Task directions
Copy all lines containing the string "SPAM" from the records below.

*** Begin section ***

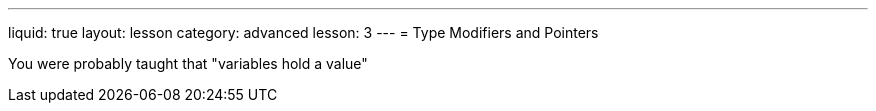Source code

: ---
liquid: true
layout: lesson
category: advanced
lesson: 3
---
= Type Modifiers and Pointers

You were probably taught that "variables hold a value"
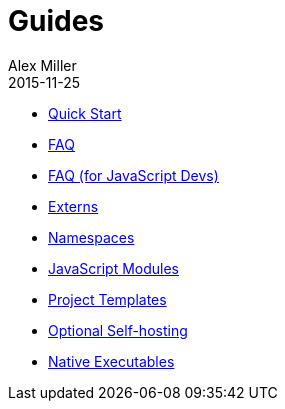 = Guides
Alex Miller
2015-11-25
:type: guides
:toc: macro

ifdef::env-github,env-browser[:outfilesuffix: .adoc]

* <<quick-start#,Quick Start>>
* <<faq#,FAQ>>
* <<faq-js#,FAQ (for JavaScript Devs)>>
* <<externs#,Externs>>
* <<ns-forms#,Namespaces>>
* <<javascript-modules#,JavaScript Modules>>
* <<project-templates#,Project Templates>>
* <<self-hosting#,Optional Self-hosting>>
* <<native-executables#,Native Executables>>
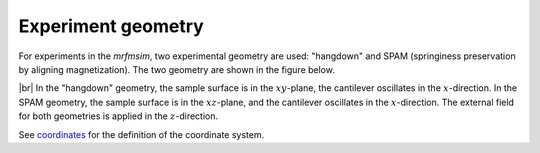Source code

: Experiment geometry
=============================

For experiments in the *mrfmsim*, two experimental geometry
are used: "hangdown" and SPAM (springiness preservation by aligning magnetization).
The two geometry are shown in the figure below.

.. image:: ../_static/mrfm-setups.pdf
    :width: 800px
    :align: center

|br|
In the "hangdown" geometry, the sample surface is in the :math:`xy`-plane, the
cantilever oscillates in the :math:`x`-direction. In the SPAM geometry, the
sample surface is in the :math:`xz`-plane, and the
cantilever oscillates in the :math:`x`-direction. The external field for both
geometries is applied in the :math:`z`-direction.

See `coordinates <https://marohn-group.github.io/mrfmsim-docs/coordinates.html>`_
for the definition of the coordinate system.

.. |br| raw:: html

  <br/>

*** End section ***

Task output
are used: "hangdown" and SPAM (springiness preservation by aligning magnetization).
cantilever oscillates in the :math:`x`-direction. In the SPAM geometry, the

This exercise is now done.